● PROBLEM TO SOLVE:
Write what comes next in the Spider-Man key comics text, picking up after its last sentence.

● EXTRACT TO READ:
== Segment start ==

Silver Age Spider-Man Key Comics Part 6


SILVER AGE
BRONZE AGE

 COPPER AGE 

 MODERN AGE
Ah, my Spidey Sense is tinglin', and it's telling me that there is going to be one part after this one to this Spider-Man key comic section that deals with the Silver Age. Don't worry, we still have the Bronze Age, Copper Age and Modern Age to go through.

I did say this was going to be massive, but once again, I'm trying to have it organized so it isn't a total cluster or cluttered mess of 30 or more on-going parts. In case you haven't noticed, I've smooshed more key issues into each part and will continue to do the same for the next following sections of eras.

We are still on the John Romita Sr. era of Amazing Spider-Man, and Part 5 had already detailed some of his co-creations like Mary Jane, Shocker, Rhino, Robbie Robertson, and Kingpin. We will be seeing more of the iconic villain the Kingpin, and yet another classic Spider-Man character and his first appearance.

Alright, get those web-shooters ready as these might be more keys you Spidey fans will maybe want to snag in your web. Here they are.





THE AMAZING SPIDER-MAN ANNUAL #4
4th appearance of Mysterio


It's a Wizard and Mysterio team up and another brawl and team up with Spider-Man and the Human Torch in this issue. Amazing Spider-Man Annual #4 sees the 4th appearance of Mysterio and 3rd in his actual iconic costume.

Of course, I am discounting the later retcon that the Tinkerer paid Quentin Beck and some other out of work actors and stuntmen to dress up like aliens in Amazing Spider-Man #2. If you missed the low down on that, you can click that blue link to catch up.

Also discounting any pin ups the character may have had prior. Mysterio is actually in the story of this issue and also graces the cover but in shadow.

== Segment end ==

● RECORDS PROVIDED:
== Segment start ==

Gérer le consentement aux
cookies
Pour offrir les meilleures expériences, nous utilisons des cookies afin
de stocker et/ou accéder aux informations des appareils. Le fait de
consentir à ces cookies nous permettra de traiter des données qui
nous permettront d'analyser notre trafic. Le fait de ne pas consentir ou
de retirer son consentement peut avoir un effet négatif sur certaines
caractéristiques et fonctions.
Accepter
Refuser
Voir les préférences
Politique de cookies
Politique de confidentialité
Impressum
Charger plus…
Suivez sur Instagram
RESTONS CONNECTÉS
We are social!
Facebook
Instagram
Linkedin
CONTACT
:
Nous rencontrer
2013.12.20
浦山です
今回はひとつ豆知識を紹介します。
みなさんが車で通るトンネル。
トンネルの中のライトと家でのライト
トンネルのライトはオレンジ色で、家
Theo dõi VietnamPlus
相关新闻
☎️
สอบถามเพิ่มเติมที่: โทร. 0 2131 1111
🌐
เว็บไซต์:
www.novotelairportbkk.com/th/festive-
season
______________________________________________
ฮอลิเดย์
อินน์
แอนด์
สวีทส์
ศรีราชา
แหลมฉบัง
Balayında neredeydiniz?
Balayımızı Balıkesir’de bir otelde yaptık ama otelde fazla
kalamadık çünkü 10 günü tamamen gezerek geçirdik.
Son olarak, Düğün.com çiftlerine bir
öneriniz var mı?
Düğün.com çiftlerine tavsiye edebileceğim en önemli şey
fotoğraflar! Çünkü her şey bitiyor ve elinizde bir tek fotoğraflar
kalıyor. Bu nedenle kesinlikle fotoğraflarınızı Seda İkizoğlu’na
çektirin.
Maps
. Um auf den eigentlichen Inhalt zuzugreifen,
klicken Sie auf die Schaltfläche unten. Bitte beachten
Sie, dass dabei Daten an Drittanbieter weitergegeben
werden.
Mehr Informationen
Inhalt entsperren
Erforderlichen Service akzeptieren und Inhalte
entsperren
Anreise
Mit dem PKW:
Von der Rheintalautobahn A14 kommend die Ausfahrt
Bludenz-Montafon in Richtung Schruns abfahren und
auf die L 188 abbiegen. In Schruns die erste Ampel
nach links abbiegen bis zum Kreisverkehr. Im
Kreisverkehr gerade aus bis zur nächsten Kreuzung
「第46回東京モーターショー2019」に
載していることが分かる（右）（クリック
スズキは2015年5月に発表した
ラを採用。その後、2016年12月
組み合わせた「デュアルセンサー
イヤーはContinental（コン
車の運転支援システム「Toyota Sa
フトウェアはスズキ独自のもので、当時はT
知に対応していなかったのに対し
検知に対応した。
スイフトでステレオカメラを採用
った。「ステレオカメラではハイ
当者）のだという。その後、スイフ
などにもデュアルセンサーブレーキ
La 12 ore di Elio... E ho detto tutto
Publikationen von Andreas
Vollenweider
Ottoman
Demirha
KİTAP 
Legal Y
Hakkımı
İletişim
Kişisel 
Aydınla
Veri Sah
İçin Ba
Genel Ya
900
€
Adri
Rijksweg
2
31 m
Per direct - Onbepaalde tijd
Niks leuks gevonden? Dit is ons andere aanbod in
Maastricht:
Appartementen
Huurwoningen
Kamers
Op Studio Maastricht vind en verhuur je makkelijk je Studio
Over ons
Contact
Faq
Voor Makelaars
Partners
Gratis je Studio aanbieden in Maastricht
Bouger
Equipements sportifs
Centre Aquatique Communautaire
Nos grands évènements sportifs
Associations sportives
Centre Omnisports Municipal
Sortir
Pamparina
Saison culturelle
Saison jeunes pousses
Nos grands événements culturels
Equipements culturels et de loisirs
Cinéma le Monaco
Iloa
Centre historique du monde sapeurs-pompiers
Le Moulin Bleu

== Segment end ==

● RESPONSE TO THE EXERCISE:
I do not think anyone is noting this issue as Mysterio's 4th appearance. At least Overstreet and CGC don't yet. So it's no surprise to me that it has a low CGC Census total.




Once again, this is really called the Amazing Spider-Man King-Size Special #4, but it's known as just an annual nowadays. Couldn't find any info on UK pence copies, and this issue pencils and cover is the artwork of Larry Lieber with inks by Mike Esposito.

November, 1967 and August 1st is the cover and copyright date for this issue with 4th appearance of Mysterio.







THE AMAZING SPIDER-MAN #56
1st appearance of Capt. George Stacy


 Captain George Stacy is the father of Gwen Stacy and is first seen as a respected and retired former member of the NYPD police department. The character was created by Stan Lee, John Romita Sr. and Don Heck, and despite Spidey being a masked vigilante operating outside of the law, he was seen as a supporter of the Web-Head.

In this issue, Spider-Man is somehow tricked or brainwashed into helping Doc Ock steal some kind of Nullifer. John Jameson brings Capt. Stacy out of retirement to investigate.


Peter does not meet Gwen's father in this issue, and Capt. Stacy only appears in 4 panels on 2 pages in this comic. He will meet George Stacy in the next issue as Spider-Man.

As Peter Parker in Amazing Spider-Man #59, Capt Stacy finally meets Peter and interviews him. He immediately likes Parker and encourages him to continue to see his daughter Gwen.

The character of Capt. Stacy was portrayed in 2 of Spidey's film franchises, beginning with Sam Raimi's Spider-Man 3. He was played by actor James Cromwell and the character a long with Gwen Stacy was supposed to appear in the cancelled Spider-Man 4.



Capt. George Stacy was also a character in Marc Webb's rebooted Amazing Spider-Man and was played by Dennis Leary. This version is more the Ultimate version, but unlike both comic versions, Leary's Capt. Stacy was not a supporter of Spider-Man and considered him a threat and a criminal.

He was also seen as not that supportive of Peter and Gwen dating in the film. Upon realizing that Peter is Spider-Man in the flick, he does change his opinion about Spidey but makes Peter promise not to see his daughter anymore in order to keep her safe. 

That would definitely play out different in the issue where Capt. Stacy dies, but that is during the 70s which will come later. Copyright is October 10th for Amazing Spider-Man #56 and the date of January, 1968 is on the cover to this issue.








THE AMAZING SPIDER-MAN #57
1st full or 2nd Capt. Stacy
1st meeting & battle between Spider-Man & Ka-Zar
1st meeting Spider-Man & George Stacy



Once again, I'm not 100% sure the standards of a 1st appearance that industry green lights, so this issue here is either Capt. Stacy's 1st full appearance or just his 2nd. He appears in more than 13 panels and on more than 4 pages in this issue.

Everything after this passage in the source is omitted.